What is the cost ?

Why do I want to talk about the cost, since it has already been explained in the famous book by Jonathan Lewis ?

Because I want to give here some simple exemples for the DBAs who did not read Jonathan’s book (altough they should do it )

Also, I will try to compare the what the optimizer thinks and what the runtime engine will do.

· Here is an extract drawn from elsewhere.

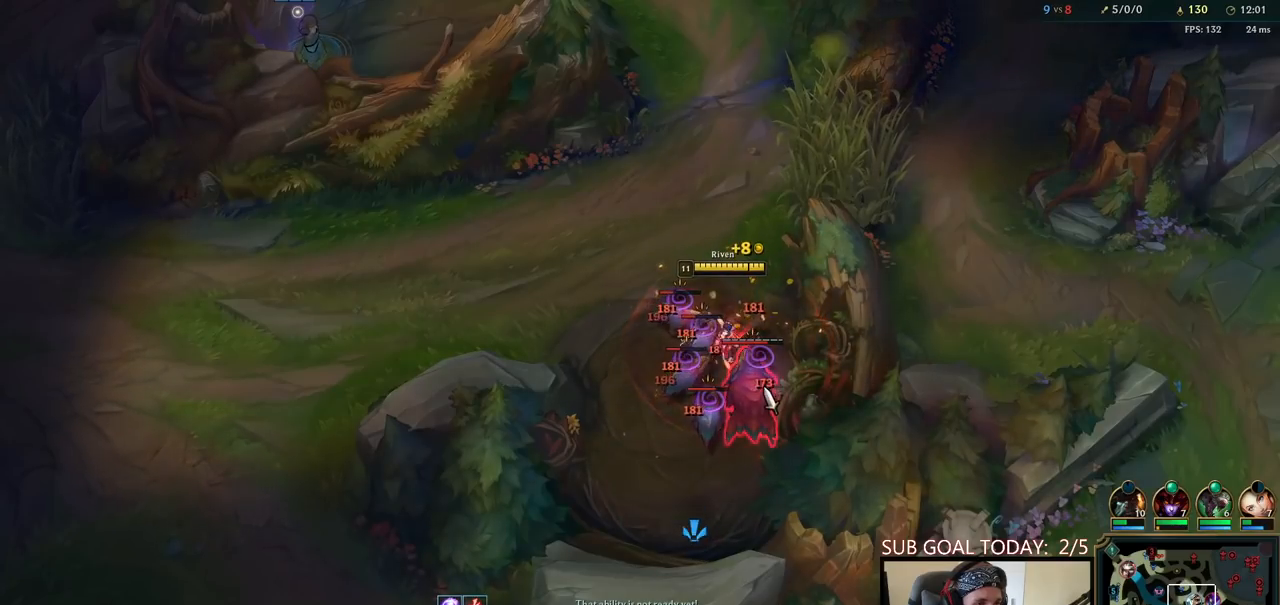
{"keys": [], "mouse": ["right"], "events": [[33, "mouse_left", "up"], [83, "w", "up"], [250, "q", "down"], [300, "q", "up"], [350, "q", "down"], [433, "q", "up"], [483, "mouse_right", "down"]]}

So , how the cost is calculated ?

From Cost based optimizer by Jonathan Lewis:

According to the CPU costing model:
Cost = (
#SRds * sreadtim +
#MRds * mreadtim +
#CPUCycles / cpuspeed
) / sreadtim

 

where

#SRDs – number of single block reads
#MRDs – number of multi block reads
#CPUCycles – number of CPU Cycles
sreadtim – single block read time
mreadtim – multi block read time
cpuspeed – CPU cycles per second

Translated, this says the following:
The cost is the time spent on single-block reads, plus the time spent on multiblock reads, plus the CPU time required, all divided by the time it takes to do a single-block read. Which means the cost is the total predicted execution time for the statement, expressed in units of the single-block read time.

More precisely, the formulas are the following  (from the Select statement graph):

cost of the tablescan =ceiling(nblks/mbrc) *(mreadtim/sreadtim)+1

cost of the index scan = blevel + ceiling(leaf_blocks * effective index selectivity) + ceiling(clustering_factor * effective table selectivity)

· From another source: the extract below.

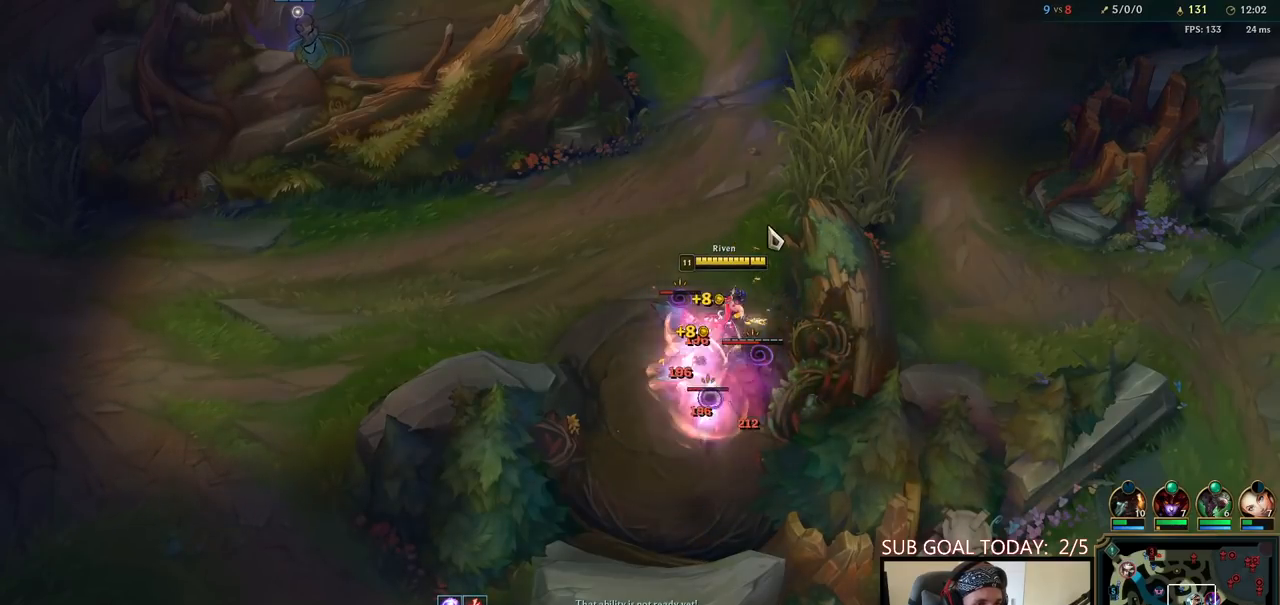
{"keys": ["q"], "mouse": [], "events": [[100, "mouse_right", "up"], [217, "mouse_left", "down"], [367, "mouse_left", "up"], [483, "q", "down"]]}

 If we are using the workload system statistics, then sreadtim, mreadtim and mbrc are calculated and stored inside sys.aux_stats$ table.

If not, they are calculated as follows

sreadtim=ioseektim+ db_block_size/iotfrspeed
mreadtim=ioseektim+db_file_multiblock_read_count *bd_block_size/iotftspeed

mbrc=db_file_multiblock_read_count

 

Now let’s look at some most typical exemples, an index unique scan, the range scan, than  the  full scan, and let’s try to undestand how the cost is calculated.

But before do that , I’ll do another test: a range scan that I know will not return any rows, since there are no employees with the empno number less

than 1. Let’s how CBO will consider it, and also what the runtime engine needs to do.

 

select * from emp where empno<1;

 

We will  first use the autotrace, because it will tell us both and the optimizer estimation and the runtime work , and it  says the following:

 

Execution plan
———————————————————-
Plan hash value: 679380930

——————————————————————————–

——–

| Id  | Operation                   | Name     | Rows  | Bytes | Cost (%CPU)| Ti

me     |

——————————————————————————–

——–

|   0 | SELECT STATEMENT            |          |     1 |    46 |     4   (0)| 00

:00:01 |

|   1 |  TABLE ACCESS BY INDEX ROWID| EMP      |     1 |    46 |     4   (0)| 00

:00:01 |

|*  2 |   INDEX RANGE SCAN          | IX_EMPNO |     1 |       |     3   (0)| 00

:00:01 |

——————————————————————————–

——–
Predicate Information (identified by operation id):
—————————————————

2 – access(“EMPNO”<0)
Statistiques
———————————————————-
1  recursive calls
0  db block gets
3  consistent gets
0  physical reads
0  redo size
1021  bytes sent via SQL*Net to client
509  bytes received via SQL*Net from client
1  SQL*Net roundtrips to/from client
0  sorts (memory)
0  sorts (disk)
0  rows processed

 

So the optimizer has estimated the cost of 4 and the runtime engine says that the query 3 buffer gets.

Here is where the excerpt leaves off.